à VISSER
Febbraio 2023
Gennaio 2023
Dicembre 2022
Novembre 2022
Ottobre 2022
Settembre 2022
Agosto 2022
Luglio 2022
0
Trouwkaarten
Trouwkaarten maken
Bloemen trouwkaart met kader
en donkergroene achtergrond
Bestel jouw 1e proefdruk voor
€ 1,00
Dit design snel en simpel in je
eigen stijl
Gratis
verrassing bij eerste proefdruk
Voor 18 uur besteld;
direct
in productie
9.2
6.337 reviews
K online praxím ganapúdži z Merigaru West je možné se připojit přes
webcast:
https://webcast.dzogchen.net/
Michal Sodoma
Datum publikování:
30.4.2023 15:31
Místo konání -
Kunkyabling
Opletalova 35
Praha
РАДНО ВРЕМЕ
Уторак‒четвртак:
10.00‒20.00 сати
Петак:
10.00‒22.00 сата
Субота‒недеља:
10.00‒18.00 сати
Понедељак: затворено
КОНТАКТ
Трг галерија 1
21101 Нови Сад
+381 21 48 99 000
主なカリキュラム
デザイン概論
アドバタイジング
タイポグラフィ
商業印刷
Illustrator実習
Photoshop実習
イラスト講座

◇ ◇ ◇

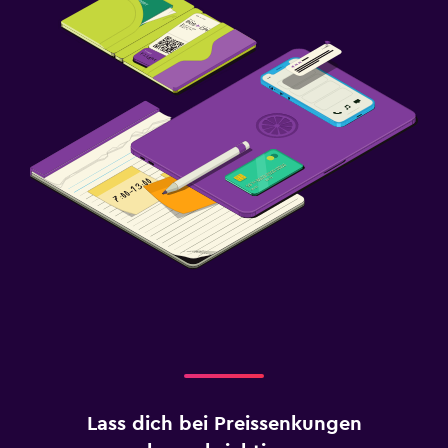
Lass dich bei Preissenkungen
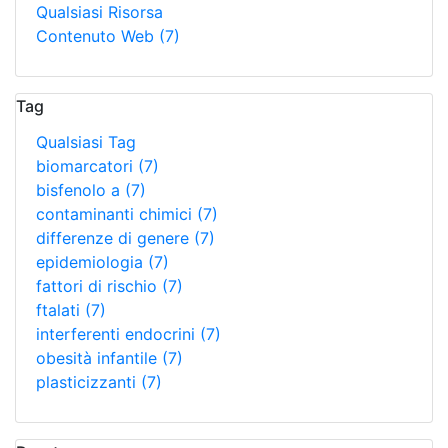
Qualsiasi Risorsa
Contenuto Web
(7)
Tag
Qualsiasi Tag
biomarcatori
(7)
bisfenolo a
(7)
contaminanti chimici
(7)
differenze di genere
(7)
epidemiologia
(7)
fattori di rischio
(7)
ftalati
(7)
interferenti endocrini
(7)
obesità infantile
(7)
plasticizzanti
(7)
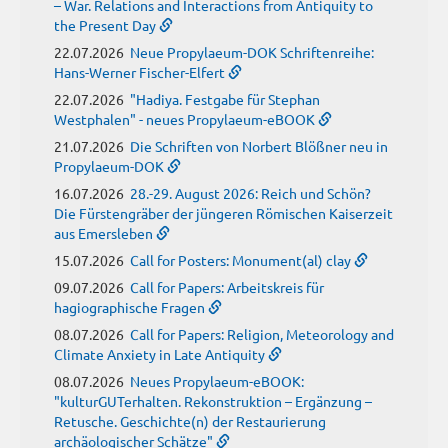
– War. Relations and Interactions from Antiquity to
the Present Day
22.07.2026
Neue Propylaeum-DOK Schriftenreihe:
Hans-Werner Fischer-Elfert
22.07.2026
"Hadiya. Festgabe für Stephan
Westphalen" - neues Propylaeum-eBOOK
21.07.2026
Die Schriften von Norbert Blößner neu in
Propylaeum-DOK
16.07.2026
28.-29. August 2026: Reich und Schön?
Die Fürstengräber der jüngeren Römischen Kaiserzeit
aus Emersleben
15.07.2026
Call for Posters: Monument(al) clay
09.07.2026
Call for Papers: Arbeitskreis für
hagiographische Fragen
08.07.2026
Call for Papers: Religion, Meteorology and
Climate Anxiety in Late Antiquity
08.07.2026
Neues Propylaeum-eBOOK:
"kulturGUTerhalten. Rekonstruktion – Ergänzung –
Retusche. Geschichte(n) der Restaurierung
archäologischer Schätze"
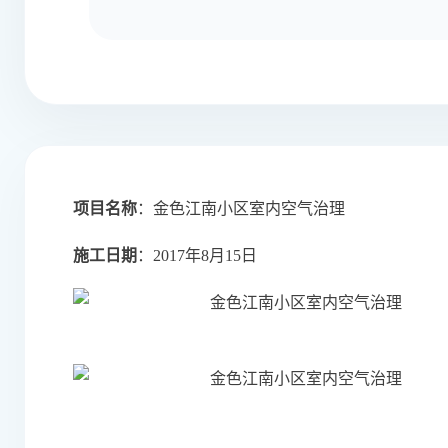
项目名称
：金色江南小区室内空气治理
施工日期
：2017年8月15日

◇ ◇ ◇

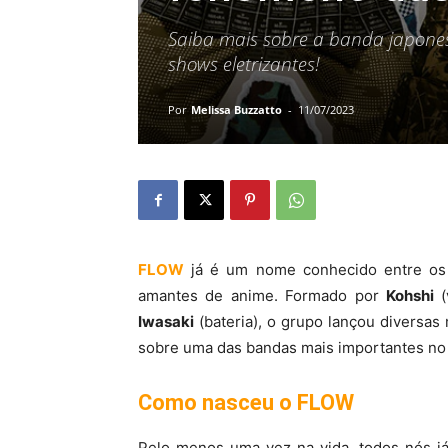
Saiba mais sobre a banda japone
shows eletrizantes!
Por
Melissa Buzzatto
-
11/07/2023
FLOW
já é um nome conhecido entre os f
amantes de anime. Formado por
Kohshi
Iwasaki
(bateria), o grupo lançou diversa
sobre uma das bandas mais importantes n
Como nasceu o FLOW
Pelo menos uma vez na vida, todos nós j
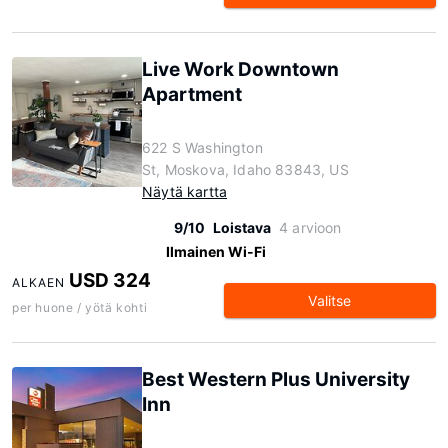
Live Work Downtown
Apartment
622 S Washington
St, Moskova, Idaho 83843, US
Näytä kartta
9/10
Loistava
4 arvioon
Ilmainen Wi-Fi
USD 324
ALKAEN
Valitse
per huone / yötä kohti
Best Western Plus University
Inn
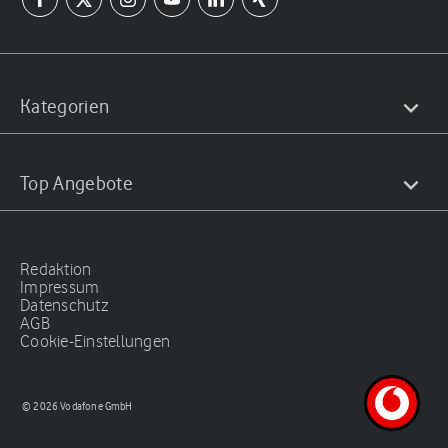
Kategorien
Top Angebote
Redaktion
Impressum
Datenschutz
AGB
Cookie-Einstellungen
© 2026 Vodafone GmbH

◇ ◇ ◇

» **Task objective**
Put the lines starting at "Saiba mais sobre a banda japone" and ending at "2026 Vodafone GmbH" into a numbered list, skipping blank lines and leaving out the pictures.

» **Written solution**
1. Saiba mais sobre a banda japone
2. shows eletrizantes!
3. Por
4. Melissa Buzzatto
5. -
6. 11/07/2023
7. FLOW
8. já é um nome conhecido entre os f
9. amantes de anime. Formado por
10. Kohshi
11. Iwasaki
12. (bateria), o grupo lançou diversa
13. sobre uma das bandas mais importantes n
14. Como nasceu o FLOW
15. Pelo menos uma vez na vida, todos nós j
16. Live Work Downtown
17. Apartment
18. 622 S Washington
19. St, Moskova, Idaho 83843, US
20. Näytä kartta
21. 9/10
22. Loistava
23. 4 arvioon
24. Ilmainen Wi-Fi
25. USD 324
26. ALKAEN
27. Valitse
28. per huone / yötä kohti
29. Best Western Plus University
30. Inn
31. Kategorien
32. Top Angebote
33. Redaktion
34. Impressum
35. Datenschutz
36. AGB
37. Cookie-Einstellungen
38. © 2026 Vodafone GmbH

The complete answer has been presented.